Opinions

The War Against Our Houseless Neighbors Must End

Luís Millan, staff writer

Homelessness has been a growing problem within the United States, miraculously when we have higher rates of cities being gentrified and the price of living sky-rocketing after the pandemic. Instead of city officials acting like normal people — and maybe, I don’t know, subsidizing housing or providing funds to help people get housed — many believe that they should target and criminalize houseless people while funding genocidal campaigns. This is cruel and unusual punishment in every sense of the word. 

Many states are starting to implement this demonic campaign. Others, such as Texas, have already written this law into their constitution. The most recent addition to this onslaught of horrible laws is Kentucky. Their recently introduced HB 5 makes sleeping on public property illegal, which makes me question the point of public property. To make it even worse, these lawmakers had a meal with these people that they are now persecuting. These laws aren’t targeted towards any person for sleeping in public, it’s any person who looks homeless and happens to be sleeping in public. 

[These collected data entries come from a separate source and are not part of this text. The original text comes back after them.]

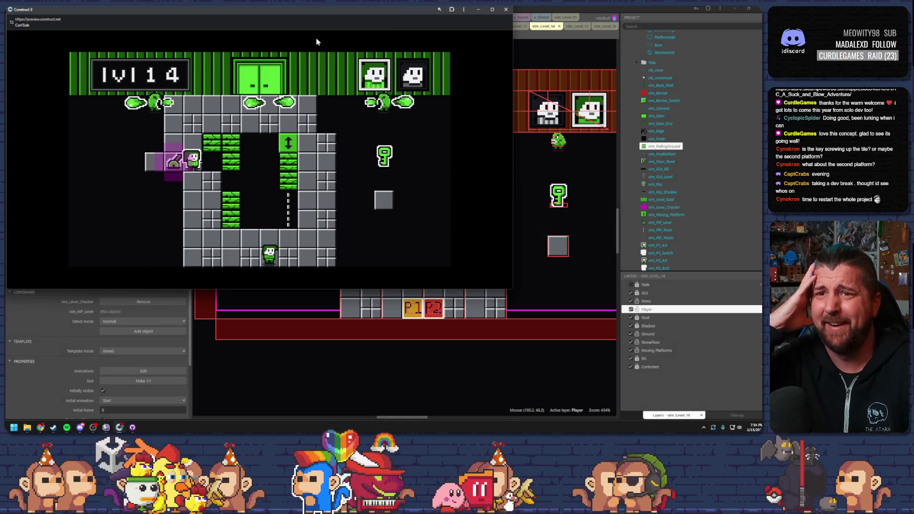
left_click(505, 10)
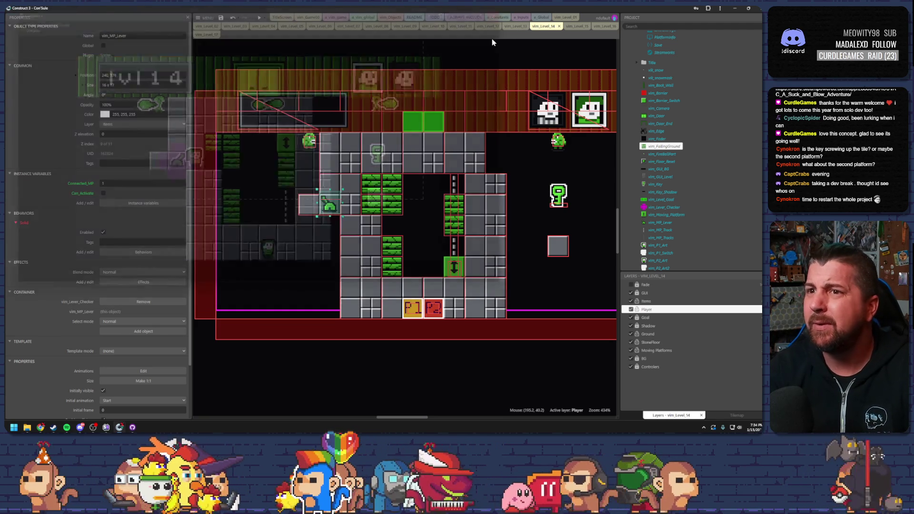
key("ctrl+Tab")
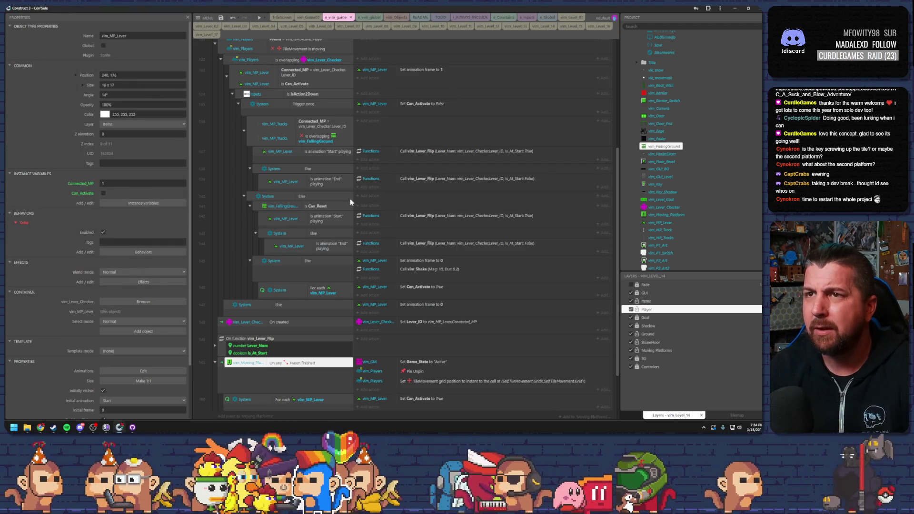
key("ctrl+Tab")
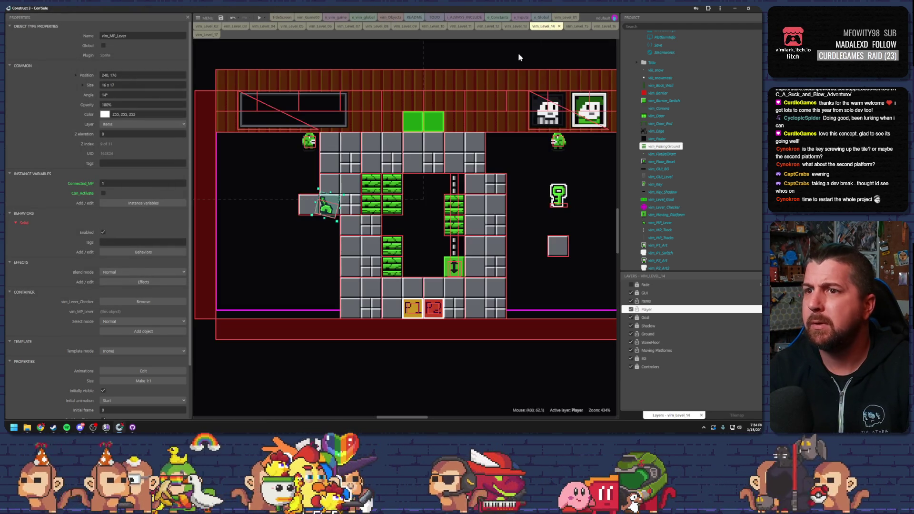
Move the floor box to 208,208 and the lever onto the floor tile, then playtest the climb
left_click_drag(330, 206, 246, 249)
left_click(339, 200)
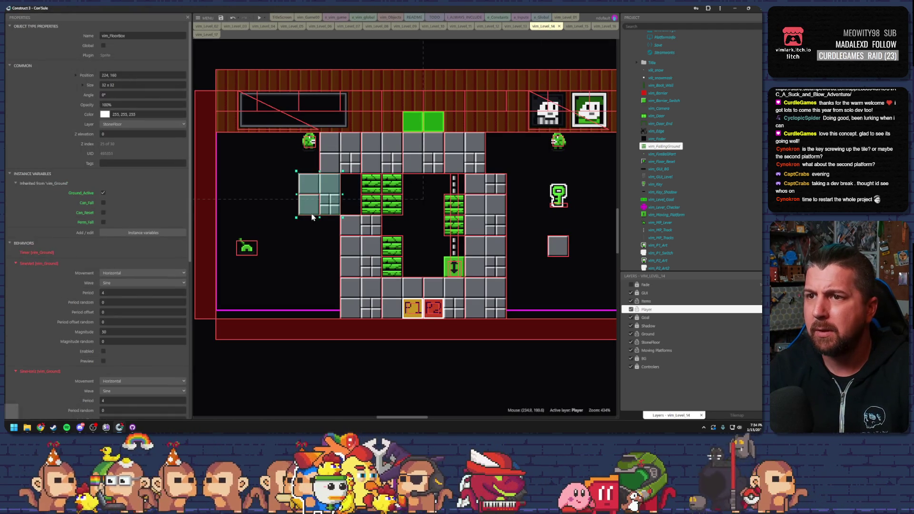
mouse_move(339, 201)
left_mouse_down()
mouse_move(306, 273)
mouse_move(307, 261)
left_mouse_up()
left_click_drag(243, 247, 326, 245)
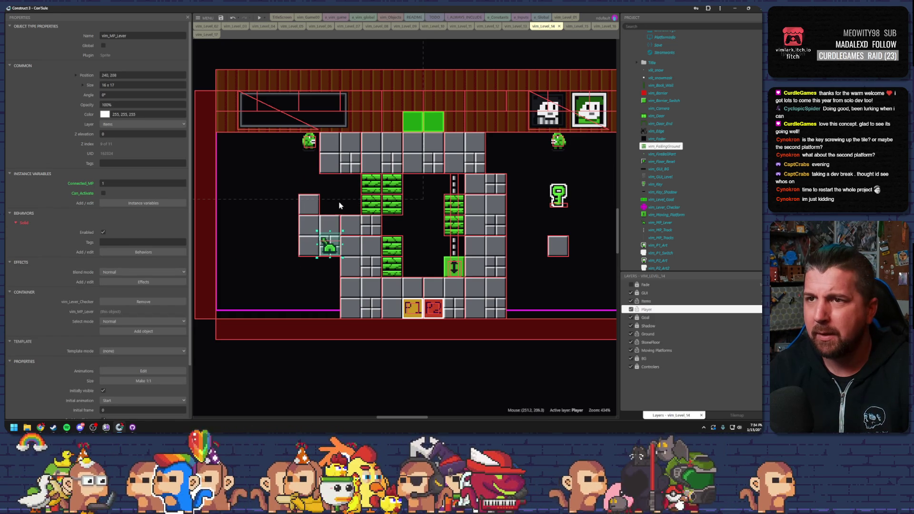
left_click(259, 17)
key("Left")
key("Up")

Police can lock up people for being houseless in public, knowing they don’t have money to pay bail and then throw them in prison where they are forced to work for pennies.

Luis Millan

How else can you interpret this besides the US waging a war against the houseless? Kentucky already has “stand-your-ground” laws and not criminalizing people for being on public property lets people harm, fight and even kill homeless people on baseless claims. Police can lock up people for being houseless in public, knowing they don’t have money to pay bail and then throw them in prison where they are forced to work for pennies. Then after they are forever barred from voting, they have a criminal record and can never attain a job. This is intentional, this is murder. 

Homelessness is often believed to be the fault of the individual within the United States, the whole “pull yourself up by the bootstraps” narrative that we’ve been force-fed all our lives. This narrative is just completely false: many people — about 40-50% who live in encampments — are often employed, sometimes even having two to three jobs at a time according to Invisible People. The cost of living is so impossibly high, especially for disenfranchised people that they simply cannot afford to live in the city that many of them were born in. How ironic is it that you are forced out of the place where you once called home? 

Many more people are seeking a job, but not having stable housing makes an income impossible when there is no address for a check to be mailed to. Narratives about homeless criminals paired with the fact that a lot of our houseless neighbors are BIPOC all but completely stops them from being able to work. 

Shelters are always overwhelmed and underfunded. In New York, people are ticketed for providing meals. This bottleneck of resources kills. Encampment sweeps kill, they destroy communities and they traumatize people over and over again. Minnesota alone has no obligation to send social workers to encampment evictions and police have no obligation to share where shelters or other resources are. Where else can they go? What else can they do when everything has been made impossible to afford on purpose?  

Punishing those who fell upon unfortunate circumstances is the last thing our legislators, our governors and our mayors should be doing. You can’t claim to be for the people when you only care about those who can afford to fund your campaigns and feed your businesses every dollar you have. This is a war that will not end, not unless we stand with our houseless neighbors and demand to tear down these absolutely deplorable laws.